BEVERLY HILLS, Calif. (AP) — “Are you brothers? Or twins?” a reporter asked comedians Keith and Kenny Lucas.
“Both, I think,” replied Keith (or was it Kenny?) in a way that made everyone laugh.
The Lucas twins were gathered with five fellow funny people at the summer TV critics’ tour to talk about their new sketch-comedy series, “Friends of the People.”
Among other ways, the show is distinguished by the network it will air on, truTV, where it premieres Oct. 28 for a 10-episode season.
TruTV is broadening its focus in a new upbeat direction, adding not just comedy but, among a slate of upcoming projects, a wacky competition series, “Fake Off,” which pits teams against each other to re-enact famous moments in pop culture. Yet another series, “Branson Famous,” goes behind the scenes of a long-running variety show in Branson, Missouri, for what the network bills as TV’s first-ever reality musical.
Other shows include “Kart Life,” which takes viewers into the world of kart racing, and “The Shake Up,” a competition series that pits bar owners against each other to learn who can mix it up best.
The seven-strong “Friends of the People” troupe is reminiscent of the racially diverse cast of Fox’s “In Living Color” sketch show of two decades ago.

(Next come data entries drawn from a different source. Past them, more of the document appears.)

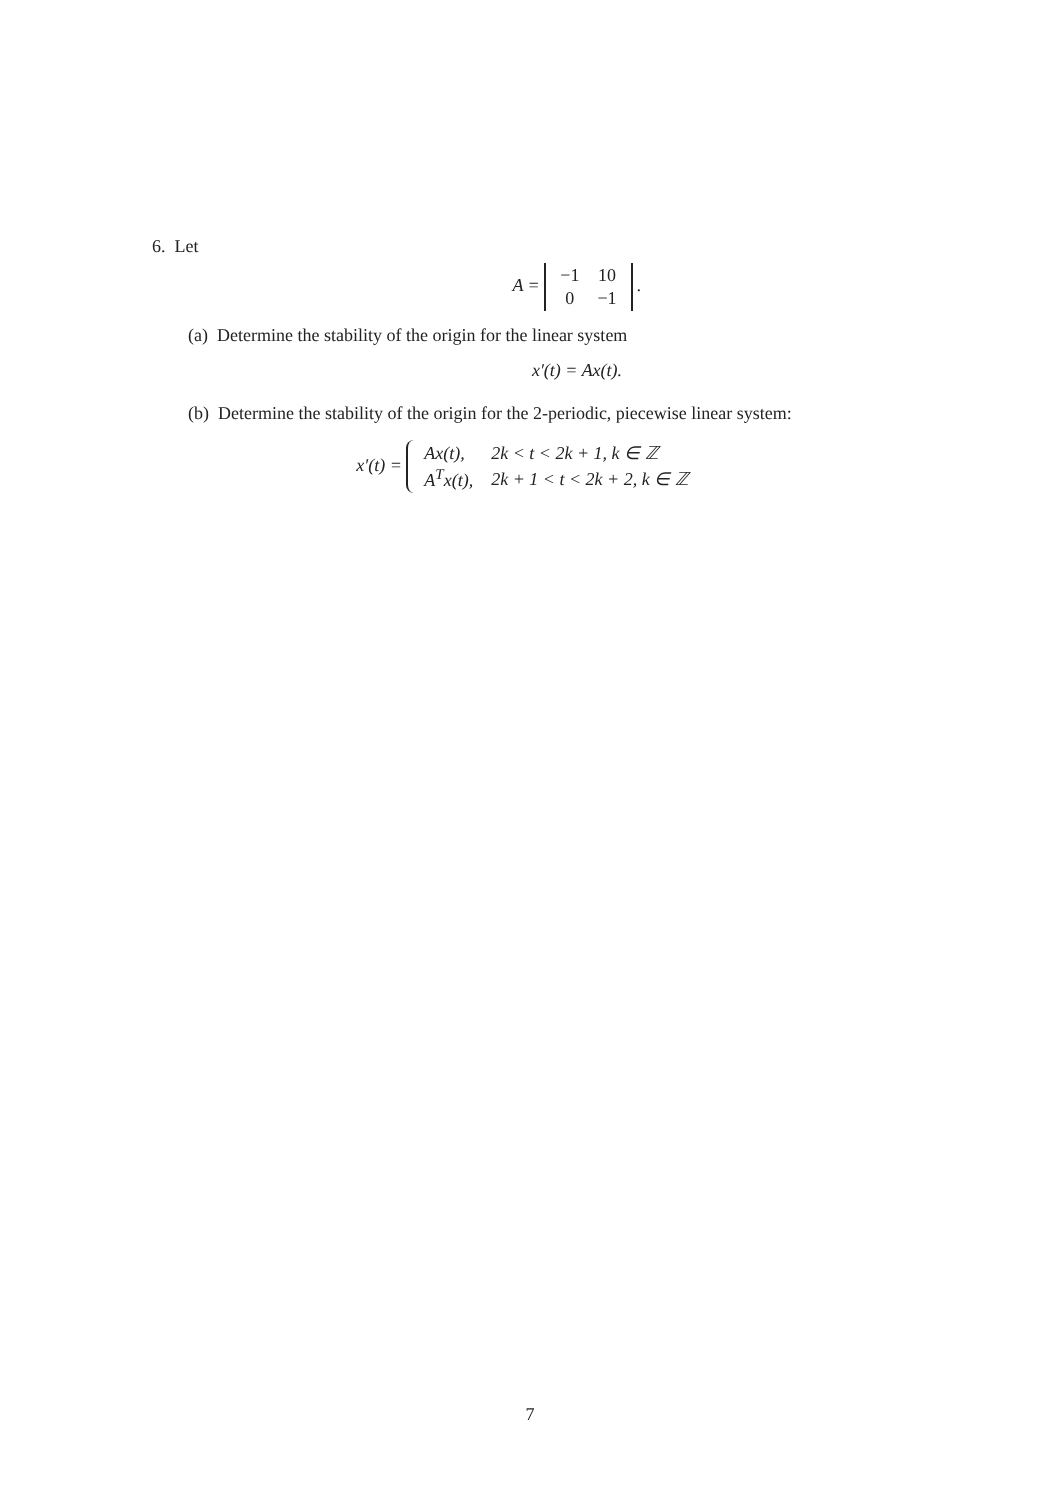6. Let
A =
| −1 | 10 |
| 0 | −1 |
.
(a) Determine the stability of the origin for the linear system
x′(t) = Ax(t).
(b) Determine the stability of the origin for the 2-periodic, piecewise linear system:
x′(t) =
| Ax(t), | 2k < t < 2k + 1, k ∈ ℤ |
| A<sup>T</sup>x(t), | 2k + 1 < t < 2k + 2, k ∈ ℤ |
7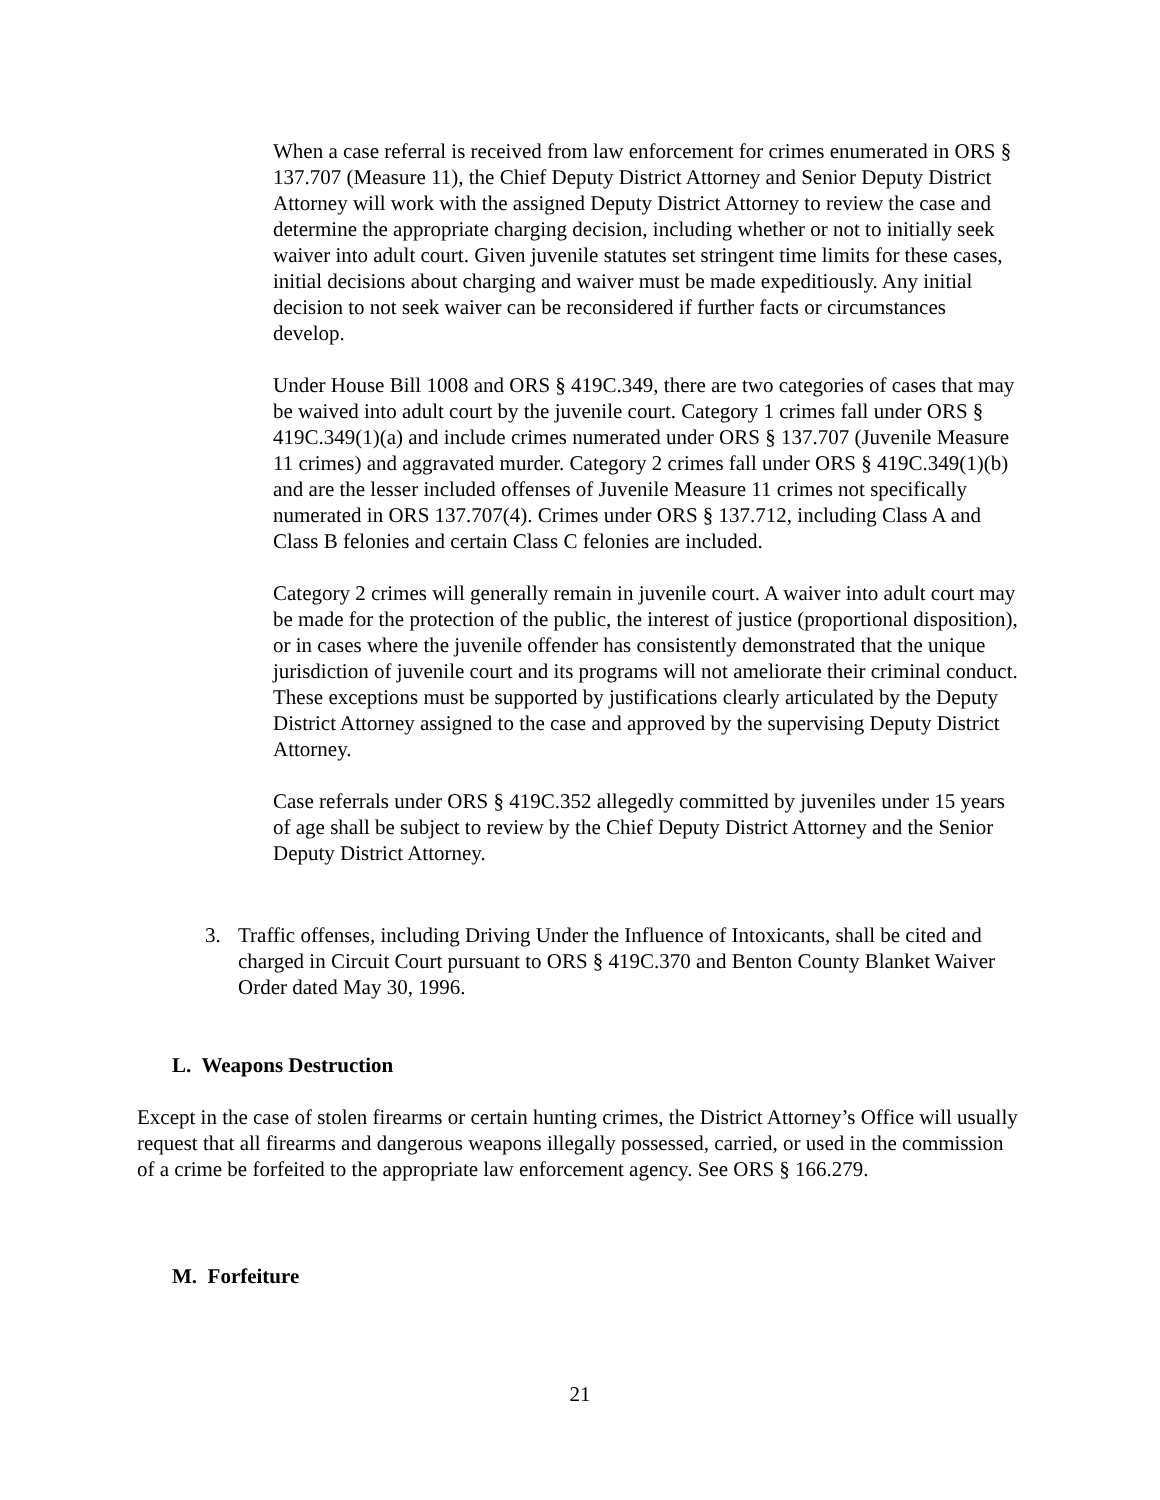When a case referral is received from law enforcement for crimes enumerated in ORS § 137.707 (Measure 11), the Chief Deputy District Attorney and Senior Deputy District Attorney will work with the assigned Deputy District Attorney to review the case and determine the appropriate charging decision, including whether or not to initially seek waiver into adult court. Given juvenile statutes set stringent time limits for these cases, initial decisions about charging and waiver must be made expeditiously. Any initial decision to not seek waiver can be reconsidered if further facts or circumstances develop.
Under House Bill 1008 and ORS § 419C.349, there are two categories of cases that may be waived into adult court by the juvenile court. Category 1 crimes fall under ORS § 419C.349(1)(a) and include crimes numerated under ORS § 137.707 (Juvenile Measure 11 crimes) and aggravated murder. Category 2 crimes fall under ORS § 419C.349(1)(b) and are the lesser included offenses of Juvenile Measure 11 crimes not specifically numerated in ORS 137.707(4). Crimes under ORS § 137.712, including Class A and Class B felonies and certain Class C felonies are included.
Category 2 crimes will generally remain in juvenile court. A waiver into adult court may be made for the protection of the public, the interest of justice (proportional disposition), or in cases where the juvenile offender has consistently demonstrated that the unique jurisdiction of juvenile court and its programs will not ameliorate their criminal conduct. These exceptions must be supported by justifications clearly articulated by the Deputy District Attorney assigned to the case and approved by the supervising Deputy District Attorney.
Case referrals under ORS § 419C.352 allegedly committed by juveniles under 15 years of age shall be subject to review by the Chief Deputy District Attorney and the Senior Deputy District Attorney.
3. Traffic offenses, including Driving Under the Influence of Intoxicants, shall be cited and charged in Circuit Court pursuant to ORS § 419C.370 and Benton County Blanket Waiver Order dated May 30, 1996.
L. Weapons Destruction
Except in the case of stolen firearms or certain hunting crimes, the District Attorney’s Office will usually request that all firearms and dangerous weapons illegally possessed, carried, or used in the commission of a crime be forfeited to the appropriate law enforcement agency. See ORS § 166.279.
M. Forfeiture
21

The young comedic “Friends” include five black men, a white man and a white woman, who came to the series as a fully formed unit: They had known and performed with one another for years.
“We were all at the Montreal Comedy Festival, and we were bored,” Jermaine Fowler said. “We thought, ‘Wouldn’t it be great to put together a show?'”
“We were all good friends and respected each other,” Kevin Barnett said.
“We were together a lot, so why not get paid to do it?” cracked Keith Lucas.
Chris Linn, truTV president, acknowledged that his network might not have been the obvious choice for this series to call home.
“But we want truTV to be a creator-driven network,” he said. “We told them, ‘We’re gonna give you some general parameters. Then run with it.'”
Jennifer Bartels agreed with the rest of the cast that truTV has given the show creative freedom. And as the lone woman in the group, she said she felt like just one of the guys (who also include Lil Rel Howery and Josh Rabinowitz), as both a performer and a writer.
“A writers room can be a competitive place, not like a warm hug at all,” she noted. “But ours is a supportive room.”
And their common goal, all agreed, is to mine laughs, with no particular focus on racial issues.
Showrunner Neil Punsalan pointed to “In Living Color” as a show he loved watching 20 years ago.
“It didn’t feel like a show about race. It was just funny,” he said. “And I think that’s what we’re trying to do.”